A group of higher education academics said on Monday that while artificial intelligence (AI) does have its risks, universities and schools should be leveraging the tool to maximize student learning.  

“[AI] is really challenging our practice in many ways. It’s forcing us as educators to rethink our instructional strategies, to rethink our assessments to be able to utilize the strengths of these tools to maximize student learning,” said Brenda Bannan, a professor at George Mason University (GMU) and a founding member of GMU’s Center for Advancing Human-Machine Partnership. 

“There’s a reconsideration of how we learn,” Bannan said during a National Academy of Public Administration (NAPA) webinar on Dec. 18. “And there’s also a potential of these tools to impact educational research. There are many different ways to capture behaviors and interactions with some of these tools that we’ve never had before in real-time at the moment that can perhaps help us learn a lot more about learning and teaching.”  

Bannan partnered with Alan Shark, an associate professor at GMU and the executive director of the Public Technology Institute, to publish a NAPA report on the use of generative AI in public education.  
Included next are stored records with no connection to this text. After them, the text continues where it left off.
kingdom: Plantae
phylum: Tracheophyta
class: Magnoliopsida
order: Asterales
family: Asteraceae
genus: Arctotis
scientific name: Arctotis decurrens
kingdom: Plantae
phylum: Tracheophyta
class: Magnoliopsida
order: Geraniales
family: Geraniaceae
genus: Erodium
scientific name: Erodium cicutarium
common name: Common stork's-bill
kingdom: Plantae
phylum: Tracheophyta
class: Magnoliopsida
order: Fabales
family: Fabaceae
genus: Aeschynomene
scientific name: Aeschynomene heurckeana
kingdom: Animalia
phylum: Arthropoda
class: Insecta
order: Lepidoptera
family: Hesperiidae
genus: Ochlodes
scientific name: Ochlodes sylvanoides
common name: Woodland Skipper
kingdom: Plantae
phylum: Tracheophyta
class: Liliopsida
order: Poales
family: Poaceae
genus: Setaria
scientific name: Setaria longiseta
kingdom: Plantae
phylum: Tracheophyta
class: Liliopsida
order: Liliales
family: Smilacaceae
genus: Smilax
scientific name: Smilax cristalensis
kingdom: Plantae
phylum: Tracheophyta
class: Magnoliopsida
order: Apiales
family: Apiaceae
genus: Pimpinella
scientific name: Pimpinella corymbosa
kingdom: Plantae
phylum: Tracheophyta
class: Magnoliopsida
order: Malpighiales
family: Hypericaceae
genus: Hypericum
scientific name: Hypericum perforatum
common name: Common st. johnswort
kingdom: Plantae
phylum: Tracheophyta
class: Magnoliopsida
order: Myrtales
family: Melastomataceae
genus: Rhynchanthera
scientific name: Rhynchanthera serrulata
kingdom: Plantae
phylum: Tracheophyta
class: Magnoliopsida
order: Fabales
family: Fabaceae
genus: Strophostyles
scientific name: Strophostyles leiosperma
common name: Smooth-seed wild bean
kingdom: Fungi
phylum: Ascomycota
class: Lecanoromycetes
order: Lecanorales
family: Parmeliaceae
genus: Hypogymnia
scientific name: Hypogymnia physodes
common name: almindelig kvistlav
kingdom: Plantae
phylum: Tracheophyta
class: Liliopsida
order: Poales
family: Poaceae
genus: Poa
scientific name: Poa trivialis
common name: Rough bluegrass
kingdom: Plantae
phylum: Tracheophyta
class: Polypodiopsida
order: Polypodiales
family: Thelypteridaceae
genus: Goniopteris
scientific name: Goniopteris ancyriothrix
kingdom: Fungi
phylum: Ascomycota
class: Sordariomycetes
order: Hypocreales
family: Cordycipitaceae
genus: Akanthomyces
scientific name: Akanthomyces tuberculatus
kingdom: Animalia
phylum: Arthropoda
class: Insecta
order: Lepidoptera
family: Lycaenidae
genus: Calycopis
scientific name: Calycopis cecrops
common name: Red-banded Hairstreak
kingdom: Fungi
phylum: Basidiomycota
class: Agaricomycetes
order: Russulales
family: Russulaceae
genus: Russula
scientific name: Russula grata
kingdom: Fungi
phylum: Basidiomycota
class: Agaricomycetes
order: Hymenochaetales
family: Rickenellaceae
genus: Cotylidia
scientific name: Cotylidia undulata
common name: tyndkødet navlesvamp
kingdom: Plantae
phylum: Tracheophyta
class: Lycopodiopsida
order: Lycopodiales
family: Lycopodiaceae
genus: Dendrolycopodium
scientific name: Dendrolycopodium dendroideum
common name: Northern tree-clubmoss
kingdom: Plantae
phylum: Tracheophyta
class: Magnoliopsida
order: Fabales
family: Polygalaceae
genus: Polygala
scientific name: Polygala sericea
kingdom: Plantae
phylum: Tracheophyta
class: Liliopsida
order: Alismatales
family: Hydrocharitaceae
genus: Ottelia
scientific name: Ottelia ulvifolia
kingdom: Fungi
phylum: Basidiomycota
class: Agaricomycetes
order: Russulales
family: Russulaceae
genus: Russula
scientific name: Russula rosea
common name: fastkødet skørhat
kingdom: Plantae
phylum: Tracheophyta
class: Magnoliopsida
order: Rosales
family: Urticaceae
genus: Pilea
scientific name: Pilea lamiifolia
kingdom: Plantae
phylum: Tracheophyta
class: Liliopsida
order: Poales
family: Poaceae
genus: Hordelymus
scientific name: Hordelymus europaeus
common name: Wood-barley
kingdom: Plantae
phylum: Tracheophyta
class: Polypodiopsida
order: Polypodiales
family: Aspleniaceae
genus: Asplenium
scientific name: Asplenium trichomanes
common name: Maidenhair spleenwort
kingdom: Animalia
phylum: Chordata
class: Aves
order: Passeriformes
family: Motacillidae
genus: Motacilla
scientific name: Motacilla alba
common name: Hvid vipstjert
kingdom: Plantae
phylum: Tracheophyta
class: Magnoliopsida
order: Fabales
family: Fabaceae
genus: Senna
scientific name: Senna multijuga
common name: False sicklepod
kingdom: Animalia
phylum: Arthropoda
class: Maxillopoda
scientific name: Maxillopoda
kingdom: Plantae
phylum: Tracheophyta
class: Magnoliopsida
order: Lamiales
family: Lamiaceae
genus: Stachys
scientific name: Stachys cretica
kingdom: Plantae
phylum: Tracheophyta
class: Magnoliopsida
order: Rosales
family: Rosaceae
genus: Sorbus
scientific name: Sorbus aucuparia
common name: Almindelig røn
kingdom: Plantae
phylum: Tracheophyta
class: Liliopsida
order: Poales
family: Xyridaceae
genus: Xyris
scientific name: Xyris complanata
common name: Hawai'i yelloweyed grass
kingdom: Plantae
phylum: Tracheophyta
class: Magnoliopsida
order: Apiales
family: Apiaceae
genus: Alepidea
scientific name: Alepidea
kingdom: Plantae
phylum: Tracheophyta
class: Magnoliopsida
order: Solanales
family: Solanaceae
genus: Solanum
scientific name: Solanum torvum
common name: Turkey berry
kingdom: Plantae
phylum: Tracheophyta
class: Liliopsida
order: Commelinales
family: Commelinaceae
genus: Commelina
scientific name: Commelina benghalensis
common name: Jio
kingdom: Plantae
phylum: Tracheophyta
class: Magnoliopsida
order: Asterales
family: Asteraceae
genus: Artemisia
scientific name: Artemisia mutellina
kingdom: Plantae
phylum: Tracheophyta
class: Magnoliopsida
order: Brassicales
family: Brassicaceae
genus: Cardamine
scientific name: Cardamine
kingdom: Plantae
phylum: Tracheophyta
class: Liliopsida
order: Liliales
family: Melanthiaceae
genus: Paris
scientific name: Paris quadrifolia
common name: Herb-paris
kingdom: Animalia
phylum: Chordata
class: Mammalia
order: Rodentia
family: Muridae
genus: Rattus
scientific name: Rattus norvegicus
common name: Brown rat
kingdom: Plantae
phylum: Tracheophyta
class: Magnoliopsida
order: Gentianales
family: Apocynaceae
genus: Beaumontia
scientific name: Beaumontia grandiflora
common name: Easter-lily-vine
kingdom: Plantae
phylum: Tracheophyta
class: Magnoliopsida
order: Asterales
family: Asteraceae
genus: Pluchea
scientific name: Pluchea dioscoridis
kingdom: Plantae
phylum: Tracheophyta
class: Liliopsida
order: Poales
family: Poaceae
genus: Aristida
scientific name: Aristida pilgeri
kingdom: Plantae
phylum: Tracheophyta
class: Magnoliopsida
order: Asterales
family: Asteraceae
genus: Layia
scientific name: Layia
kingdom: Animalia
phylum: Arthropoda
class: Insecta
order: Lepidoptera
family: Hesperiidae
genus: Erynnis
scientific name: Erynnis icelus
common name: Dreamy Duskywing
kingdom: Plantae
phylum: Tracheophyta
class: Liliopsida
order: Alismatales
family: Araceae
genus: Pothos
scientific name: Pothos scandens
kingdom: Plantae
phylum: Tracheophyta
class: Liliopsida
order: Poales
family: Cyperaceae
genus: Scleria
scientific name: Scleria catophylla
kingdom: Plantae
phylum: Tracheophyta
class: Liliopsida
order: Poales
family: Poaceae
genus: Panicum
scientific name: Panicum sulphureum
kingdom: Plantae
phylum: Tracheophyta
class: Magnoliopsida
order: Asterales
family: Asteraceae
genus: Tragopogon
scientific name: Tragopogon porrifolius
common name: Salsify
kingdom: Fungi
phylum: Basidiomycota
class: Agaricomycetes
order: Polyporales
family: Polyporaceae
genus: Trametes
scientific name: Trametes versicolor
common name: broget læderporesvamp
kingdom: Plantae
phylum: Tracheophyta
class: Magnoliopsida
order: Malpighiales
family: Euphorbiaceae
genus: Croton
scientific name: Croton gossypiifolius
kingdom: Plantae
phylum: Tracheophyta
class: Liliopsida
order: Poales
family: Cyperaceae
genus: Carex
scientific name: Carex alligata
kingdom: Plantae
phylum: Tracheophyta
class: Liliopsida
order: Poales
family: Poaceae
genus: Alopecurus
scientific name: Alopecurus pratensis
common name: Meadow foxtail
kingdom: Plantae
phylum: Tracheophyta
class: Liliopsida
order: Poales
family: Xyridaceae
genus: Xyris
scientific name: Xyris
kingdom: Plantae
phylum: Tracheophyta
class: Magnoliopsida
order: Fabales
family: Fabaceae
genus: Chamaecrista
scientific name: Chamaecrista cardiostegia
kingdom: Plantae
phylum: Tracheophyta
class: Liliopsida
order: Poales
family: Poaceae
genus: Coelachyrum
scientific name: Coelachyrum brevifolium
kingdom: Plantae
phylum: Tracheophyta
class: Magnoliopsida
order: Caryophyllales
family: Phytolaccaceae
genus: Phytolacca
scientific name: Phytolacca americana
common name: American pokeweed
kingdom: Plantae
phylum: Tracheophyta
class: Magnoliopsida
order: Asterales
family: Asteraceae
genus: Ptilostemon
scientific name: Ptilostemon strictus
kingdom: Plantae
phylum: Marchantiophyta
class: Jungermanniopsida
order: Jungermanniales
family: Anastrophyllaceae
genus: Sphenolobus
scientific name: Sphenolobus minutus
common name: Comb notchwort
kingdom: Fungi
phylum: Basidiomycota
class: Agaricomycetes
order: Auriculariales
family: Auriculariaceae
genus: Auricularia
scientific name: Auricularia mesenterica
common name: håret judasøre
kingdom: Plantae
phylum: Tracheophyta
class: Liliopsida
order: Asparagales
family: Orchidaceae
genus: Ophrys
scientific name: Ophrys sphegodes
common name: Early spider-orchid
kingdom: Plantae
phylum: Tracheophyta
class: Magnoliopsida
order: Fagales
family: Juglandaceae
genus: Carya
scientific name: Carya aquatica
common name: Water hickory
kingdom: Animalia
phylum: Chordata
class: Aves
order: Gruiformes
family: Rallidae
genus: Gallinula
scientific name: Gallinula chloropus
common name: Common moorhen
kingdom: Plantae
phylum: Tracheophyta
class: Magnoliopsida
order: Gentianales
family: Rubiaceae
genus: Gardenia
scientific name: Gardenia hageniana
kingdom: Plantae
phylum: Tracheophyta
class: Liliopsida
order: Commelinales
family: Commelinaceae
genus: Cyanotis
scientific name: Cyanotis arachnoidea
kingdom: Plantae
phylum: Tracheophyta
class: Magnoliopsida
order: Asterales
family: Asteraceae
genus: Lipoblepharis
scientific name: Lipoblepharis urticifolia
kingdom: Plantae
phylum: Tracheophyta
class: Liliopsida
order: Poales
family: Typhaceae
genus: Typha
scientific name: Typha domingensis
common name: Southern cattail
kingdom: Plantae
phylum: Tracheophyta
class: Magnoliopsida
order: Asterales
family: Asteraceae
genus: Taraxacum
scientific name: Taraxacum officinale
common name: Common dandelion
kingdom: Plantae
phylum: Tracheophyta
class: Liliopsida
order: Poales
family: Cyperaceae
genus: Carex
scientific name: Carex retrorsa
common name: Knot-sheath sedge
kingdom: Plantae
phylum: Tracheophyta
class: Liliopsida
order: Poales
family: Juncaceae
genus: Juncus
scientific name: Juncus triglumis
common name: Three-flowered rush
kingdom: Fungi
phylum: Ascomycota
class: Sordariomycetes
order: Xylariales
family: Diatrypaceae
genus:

“We were learning as we went through this process,” Shark said of the report. “We believe that AI in education is probably one of the most fundamental shifts that have occurred in at least 100 years.” 

“I can’t think of anything else more profound, that affects more disciplines. In fact, the whole field of education and the way we teach, the way we do research, and the way we learn,” he added. 

The October report offers 10 advantages of generative AI in public education. The Associate Vice President for Research and Economic Development at SUNY at Albany, Theresa Pardo, said during the NAPA webinar that AI can help tackle certain challenges, like workforce needs.  

“The introduction of AI as a cross-cutting technology is really important to our ability to think about how do we leverage the existing capabilities of our research universities and potentially, how do we reorganize those institutions so that we can in fact fully maximize the potential of the primary disciplines but how we bring those primary disciplines together with technology – in this case, AI but certainly other technologies as well – to address these societal challenges,” Pardo said. 

“Educating the workforce is in fact one of our challenges,” she added. “We have to have a better understanding of how best to do this, and I think AI itself could potentially help inform our decisions about how best to organize our institutions so that we can leverage technology in new ways and leverage the interdisciplinarity that’s so critical for these complex social problems.”  

The report also highlights 10 disadvantages of using generative AI – like ChatGPT – in public education, including risks like plagiarism and misinformation.  

“A classic [challenge], which a lot of educators get concerned about is when is it plagiarism or not? When is the evidence presented real evidence or when is it disinformation or misinformation and a lie,” said Jerry Mechling, a former fellow at Harvard University. “We’re focused on that, but that’s not the only thing we need to be focused on. If there is a mistake we could be making, it may be the things we weren’t thinking as much about. And so, I would like to keep a balance between what we’re paying attention to and what we aren’t.”  

The report concludes that “rather than outright banning GAI, public education should develop AI literacy, policies, and guidelines, spelling out how this technology can or can’t be used.”